- Directed by: Claude Miller
- Written by: François Truffaut Luc Béraud Annie Miller Claude Miller Claude de Givray
- Produced by: Claude Berri Jean-Louis Livi Alain Vannier
- Starring: Charlotte Gainsbourg Didier Bezace Simon de La Brosse
- Cinematography: Dominique Chapuis
- Edited by: Albert Jurgenson
- Music by: Alain Jomy
- Distributed by: AMLF
- Release date: 21 December 1988 (France);
- Running time: 103 minutes
- Country: France
- Language: French
- Box office: $1,055,416 (USA)

= The Little Thief =

The Little Thief (La Petite Voleuse) is a 1988 French drama directed by Claude Miller. It is based upon an unfinished script by François Truffaut. Truffaut died before being able to direct the film himself. The film had 1,834,940 admissions in France. Set in the French countryside after the end of World War II, it tells the story of a 15-year-old girl abandoned by her parents, who is looking for love and independence but succumbs to stealing and sleeping with men.

==Plot==
Janine lives with her uncle and aunt, who have little sympathy for her as her mother left her to go with a lover to Italy and she never knew her father. She dreams of luxury, stealing American cigarettes and expensive underwear from shops.

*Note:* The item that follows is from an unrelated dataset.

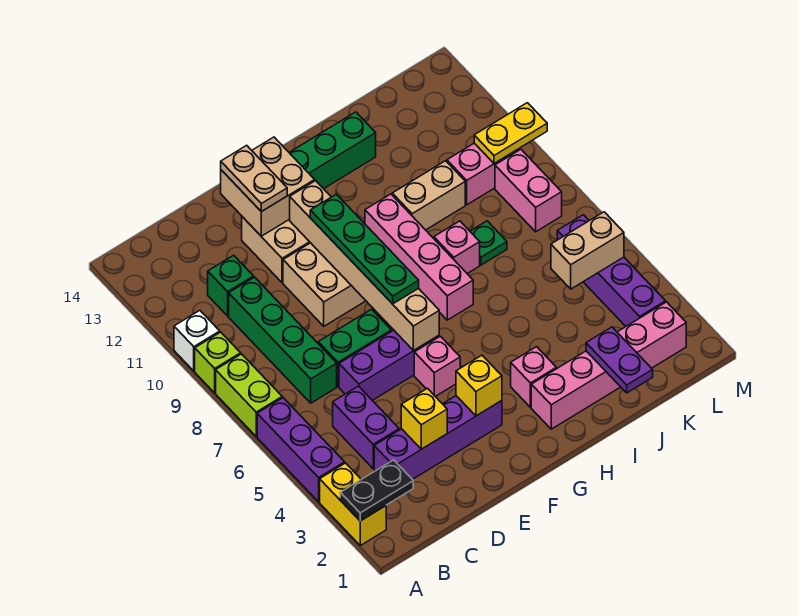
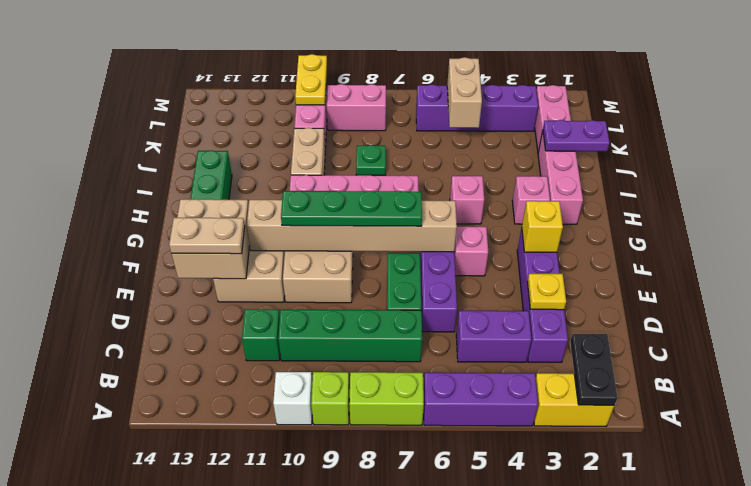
yellow 1x1 brick [401,388,447,449] -> yellow 1x1 plate [527,274,566,310]
pink 1x1 brick [434,221,480,274] -> pink 1x1 brick moved to [450,176,484,224]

When found out, she leaves to become a live-in maid for the Longuets, a rich and friendly young couple. Tired after a long day's work, in the cinema she falls asleep on the shoulder of Michel, a married man in his forties keen on poetry and music. They start an affair, but he also tries to improve her culture and encourages her to study shorthand-typing.

At her course she sees a young intruder robbing the office, but does not inform on him. This is Raoul, who waits outside for her and they too start an affair. He wants money to buy a motor bike for racing, and Janine supplies it by robbing her employers and their guests during a dinner party. The two young criminals go on the run, ending up living rough beside the sea. There Janine is arrested, and sent to a school for young offenders. She and another girl escape, but Janine is now wanted and has nowhere to go. She is also pregnant. After making an appointment with an illegal abortionist, in the cinema she sees a newsreel of soldiers off to the war in Indochina. Among them is Raoul, so she does not keep the appointment and an end caption says that her baby was coming on well.

==Cast==
- Charlotte Gainsbourg as Janine Castang
- Didier Bezace as Michel Davenne
- Simon de La Brosse as Raoul
- Clotilde de Bayser as Severine Longuet
- Raoul Billerey as Oncle André Rouleau
- Chantal Manlier as Tante Léa
- Nathalie Cardone as Mauricette
- Renée Faure as Mère Busato
- Chantal Neuwirth as The farmer
- Catherine Arditi as School director
- Dominique Besnehard
- Jacky Nercessian

==Release==
The Little Thief was released in 1988 in France.